15-451 Course Information, Fall 2010

This course is about designing algorithms for computational problems, and how to think clearly about analyzing correctness and running time. The main goal of this course is to provide the intellectual tools needed for designing and analyzing your own algorithms for new problems you need to solve in the future. Algorithm design tools we will discuss include Dynamic Programming, Divide-and-Conquer, Data Structure design principles, Randomization, Network Flows, Linear Programming, and the Fast Fourier Transform. Some analytical tools we will discuss and use include Recurrences, Probabilistic Analysis, Amortized Analysis, and Potential Functions. We will also discuss a bit of Complexity Theory (which looks at the intrinsic difficulty of computational problems) as well as Cryptography and Algorithmic Game Theory.

Manuel Blum, mblum@cs.cmu.edu, GHC 7205, x8-3742. Office hours: Tue-Thur after class.

Teaching Assistants:
Jeremiah Blocki, jblocki+451@cs.cmu.edu. Office Hours: Monday @ 3:30 PM. GHC 7th floor lounge. Students can email me if they want to meet at a different time.
Anvesh Komuravelli, anvesh+451@cs.cmu.edu. Office Hours: Friday @ 4 PM. GHC 7th floor lounge.
Sarah Loos, sloos+451@cs.cmu.edu. Office Hours: Tuesday @ 11 AM. GHC 7th foor lounge.
Eric Seo, eseo+451@andrew.cmu.edu. Office Hours: Wednesday @ 12:30 PM . GHC 7th floor lounge.
Jon Chu, jechu+451@andrew.cmu.edu. Office Hours: Monday @ 4:30 PM. GHC 7th floor lounge.

Course Secretary:
Nicole Stenger, nstenger@cs.cmu.edu, 412-268-3779. GHC 7129.

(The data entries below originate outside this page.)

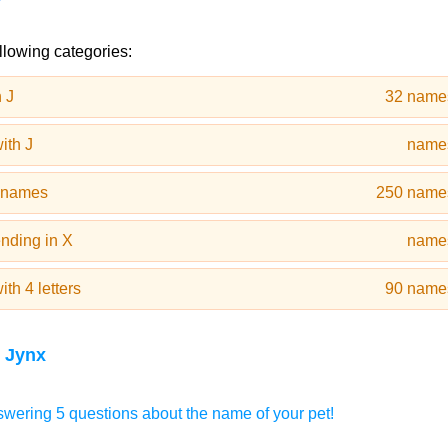
llowing categories:
 J
32 name
ith J
name
t names
250 name
nding in X
name
th 4 letters
90 name
 Jynx
wering 5 questions about the name of your pet!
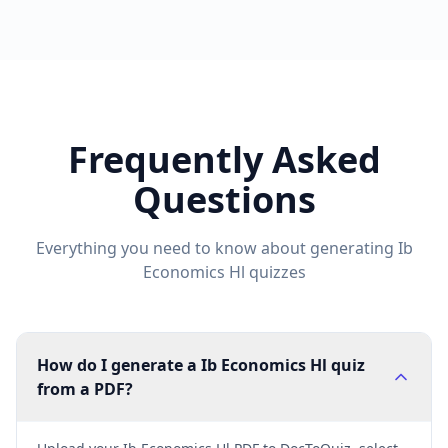
Frequently Asked
Questions
Everything you need to know about generating
Ib
Economics Hl
quizzes
How do I generate a Ib Economics Hl quiz
from a PDF?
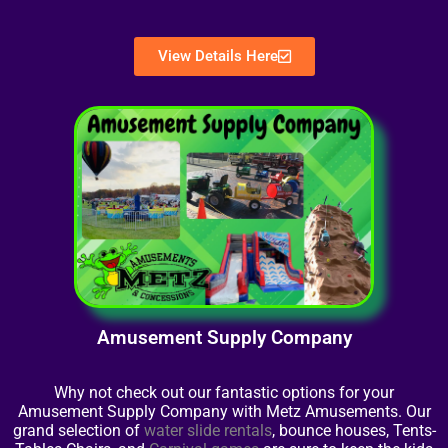
View Details Here
Amusement Supply Company
Why not check out our fantastic options for your
Amusement Supply Company with Metz Amusements. Our
grand selection of
water slide rentals
, bounce houses, Tents-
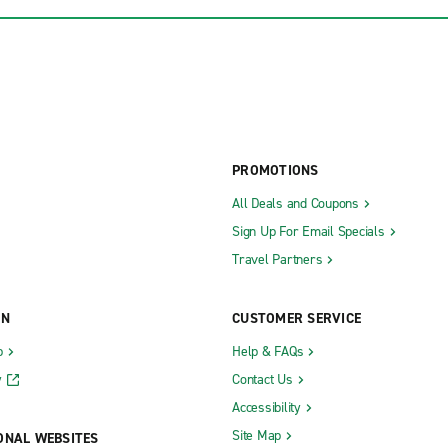
PROMOTIONS
All Deals and Coupons
Sign Up For Email Specials
Travel Partners
ON
CUSTOMER SERVICE
b
Help & FAQs
y
Contact Us
Accessibility
Site Map
ONAL WEBSITES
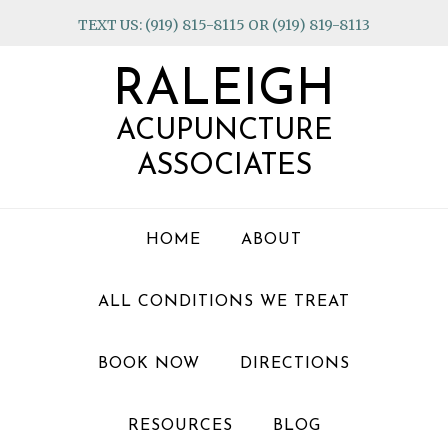
Skip
Skip
Skip
TEXT US: (919) 815-8115 OR (919) 819-8113
to
to
to
primary
main
footer
RALEIGH
navigation
content
ACUPUNCTURE
ASSOCIATES
HOME
ABOUT
ALL CONDITIONS WE TREAT
BOOK NOW
DIRECTIONS
RESOURCES
BLOG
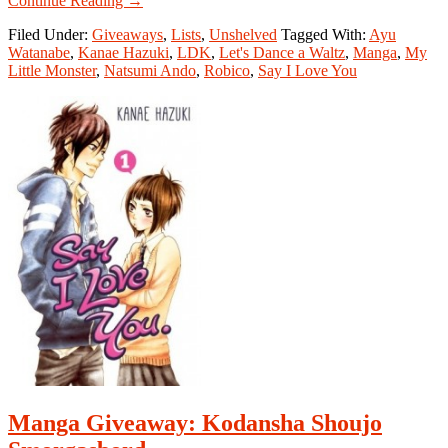
Continue Reading
→
Manga
Filed Under:
Giveaways
,
Lists
,
Unshelved
Tagged With:
Ayu
Giveaway:
Watanabe
,
Kanae Hazuki
,
LDK
,
Let's Dance a Waltz
,
Manga
,
My
Kodansha
Little Monster
,
Natsumi Ando
,
Robico
,
Say I Love You
Shoujo
Smorgasbord
Winner
Manga Giveaway: Kodansha Shoujo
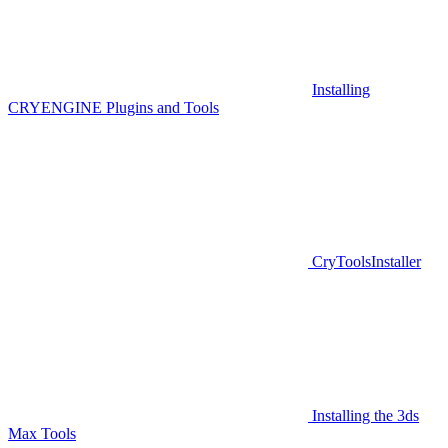
Installing
CRYENGINE Plugins and Tools
CryToolsInstaller
Installing the 3ds
Max Tools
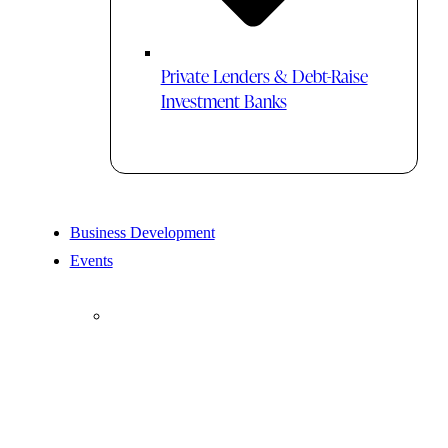
Private Lenders & Debt-Raise
Investment Banks
Business Development
Events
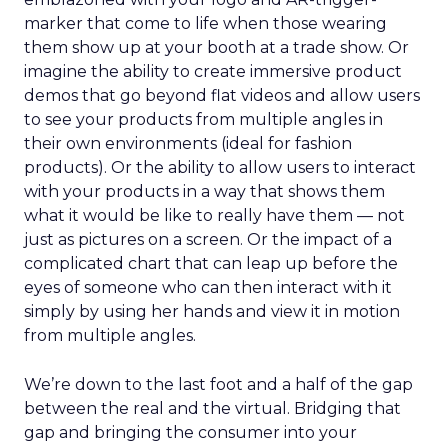
marker that come to life when those wearing
them show up at your booth at a trade show. Or
imagine the ability to create immersive product
demos that go beyond flat videos and allow users
to see your products from multiple angles in
their own environments (ideal for fashion
products). Or the ability to allow users to interact
with your products in a way that shows them
what it would be like to really have them — not
just as pictures on a screen. Or the impact of a
complicated chart that can leap up before the
eyes of someone who can then interact with it
simply by using her hands and view it in motion
from multiple angles.
We’re down to the last foot and a half of the gap
between the real and the virtual. Bridging that
gap and bringing the consumer into your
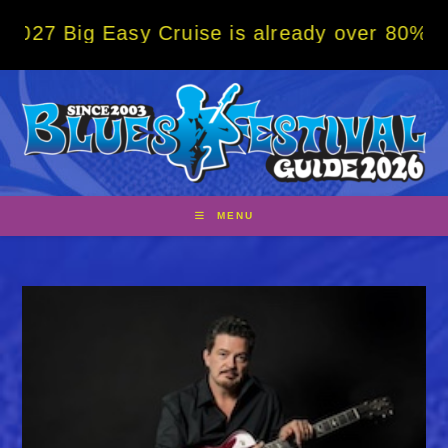
Skip
 Easy Cruise is already over 80% sold! BOO
to
content
MENU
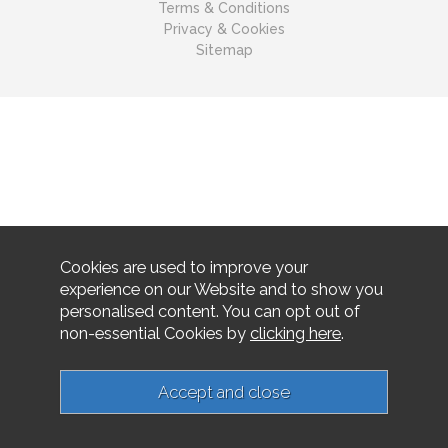
Terms & Conditions
Privacy & Cookies
Sitemap
Cookies are used to improve your
experience on our Website and to show you
personalised content. You can opt out of
non-essential Cookies by
clicking here
.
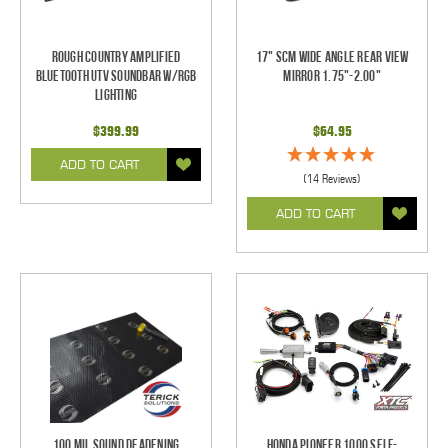
Rough Country Amplified
17" SCM Wide Angle Rear View
Bluetooth UTV Soundbar w/RGB
Mirror 1.75"-2.00"
Lighting
$399.99
$64.95
ADD TO CART
(14 Reviews)
ADD TO CART
100 mil Sound Deadening
Honda Pioneer 1000 Self-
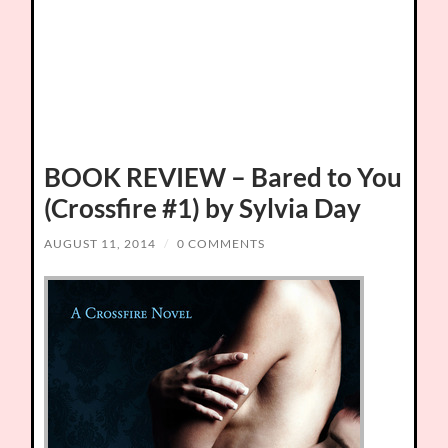
BOOK REVIEW – Bared to You
(Crossfire #1) by Sylvia Day
AUGUST 11, 2014
/
0 COMMENTS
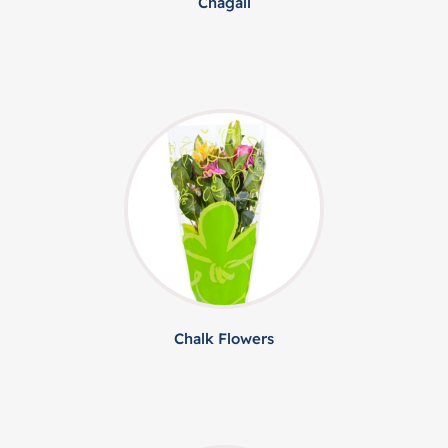
Chagall
Chalk Flowers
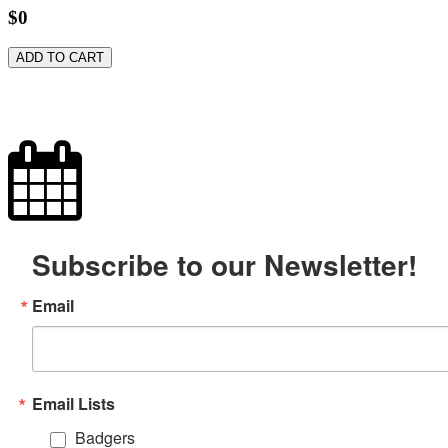
$0
ADD TO CART
Subscribe to our Newsletter!
Email
Email Lists
Badgers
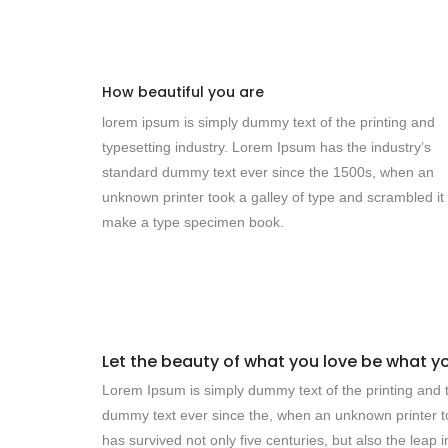
How beautiful you are
lorem ipsum is simply dummy text of the printing and
typesetting industry. Lorem Ipsum has the industry’s
standard dummy text ever since the 1500s, when an
unknown printer took a galley of type and scrambled it 
make a type specimen book.
Let the beauty of what you love be what y
Lorem Ipsum is simply dummy text of the printing and t
dummy text ever since the, when an unknown printer to
has survived not only five centuries, but also the leap 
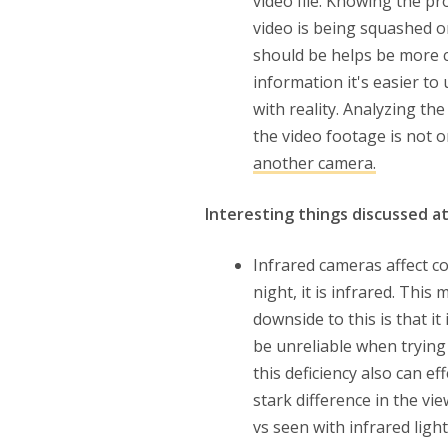
video file. Knowing the pr
video is being squashed o
should be helps be more c
information it's easier t
with reality. Analyzing th
the video footage is not 
another camera.
Interesting things discussed a
Infrared cameras affect co
night, it is infrared. This
downside to this is that it
be unreliable when trying 
this deficiency also can e
stark difference in the vi
vs seen with infrared light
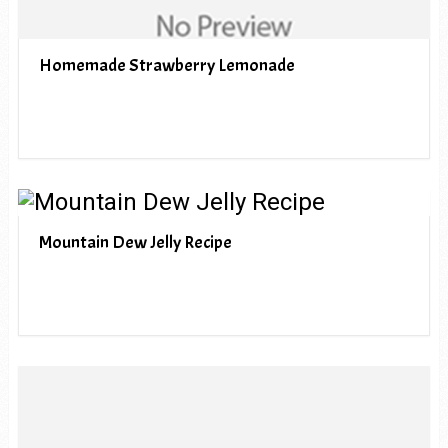
Homemade Strawberry Lemonade
Mountain Dew Jelly Recipe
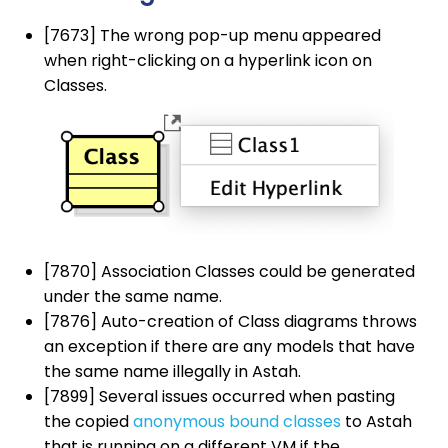
[7673] The wrong pop-up menu appeared
when right-clicking on a hyperlink icon on
Classes.
[7870] Association Classes could be generated
under the same name.
[7876] Auto-creation of Class diagrams throws
an exception if there are any models that have
the same name illegally in Astah.
[7899] Several issues occurred when pasting
the copied
anonymous bound classes
to Astah
that is running on a different VM if the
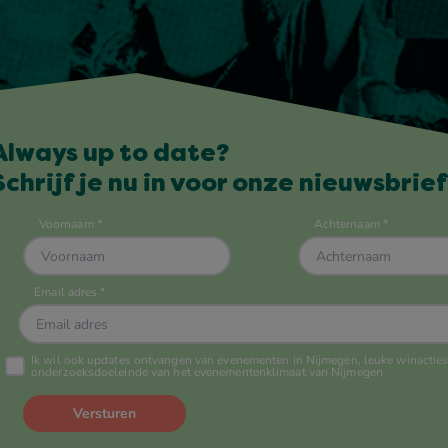
Always up to date?
Schrijf je nu in voor onze nieuwsbrief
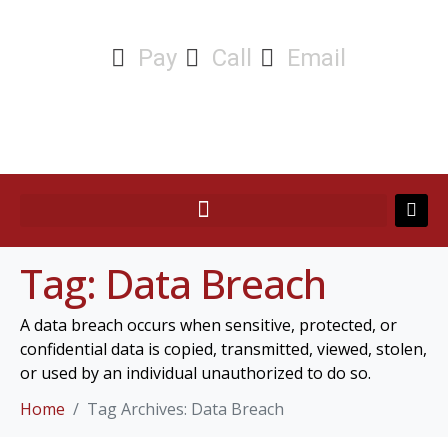
Pay
Call
Email
Tag:
Data Breach
A data breach occurs when sensitive, protected, or
confidential data is copied, transmitted, viewed, stolen,
or used by an individual unauthorized to do so.
Home
Tag Archives: Data Breach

Lectures: Tues/Thurs 12:00-1:20. GHC 4401

Rec A: Wed 10:30 AM (WEH 5312) - Jon Chu
Rec B: Wed 11:30 AM (GHC 4211) - Eric Seo
Rec C: Wed 9:30 PM (SH 208) - Sarah Loos
Rec D: Wed 2:30 PM (DH 1211) - Anvesh Komuravelli
Rec E: Wed 3:30 PM (DH 2105) - Jeremiah Blocki

Everyone is expected to go to one of the recitation sections. Recitations are a chance to engage in more discussion than is usually possible in a large lecture, with a focus on the process of solving algorithmic problems. Recitations will often contain new material as well.

Final Exam: TBA

Course Home page: http://www.cs.cmu.edu/afs/cs/academic/class/15451-f10/www
Check it frequently for announcements and updates, lecture notes, handouts, assignments, solutions, and other goodies.

There are two bulletin boards for the course: academic.cs.15-451.discuss is for general discussion, and academic.cs.15-451 is for staff announcements. Please use them and read them frequently!

Grading: Grading will be done as follows:

Important Dates:
The first quiz will be September 21. The midterm will be October 12. The second quiz will be November 11. The date of the final is not yet known. A detailed course schedule is available from the course home page.

There will be a problem set every two weeks. These will alternate between ones that require written answers (homeworks 1, 3, and 6) and ones that require an oral presentation (homeworks 2, 4, and 5). Here are guidelines for each type of assignment.

Written homeworks:
Oral Homeworks:

Mini-homeworks will be handed out on Thursdays, and will be due via email to your TA by the upcoming Tuesday night . These will typically be practice-type problems or sometimes may consist of a single open-ended question to think about. Unlike the regular homeworks, these are intended to require at most one hour of work. If you are taking more time than that, please let one of us know. As with written homeworks, you should do minis by yourself -- if you have questions, contact your TA.

The textbook for the course Introduction to Algorithms (Second Edition) by Cormen, Leiserson, Rivest, and Stein (hereafter referred to as "CLRS"). If you have a (very) old version of CLRS, known as "CLR", you can use that too. We will be providing lecture notes covering all the material in this course, but we would like you to have a book to give you more detailed coverage (as well as an alternative perspective if you cannot understand what the instructor is saying!). Specific readings are listed on the course schedule. It is recommended that you skim the reading before lecture, with a more thorough read afterwards.

Other helpful material can be found in: Algorithm Design by J. Kleinberg and E. Tardos, Algorithms by S. Dasgupta, C.H. Papadimitriou, and U.V. Vazirani, Data Structures and Network Algorithms by R. E. Tarjan, Randomized Algorithms by Motwani and Raghavan, Programming Pearls by J. Bentley, Introduction to Algorithms: a Creative Approach by Manber, and the classic Aho-Hopcroft-Ullman book.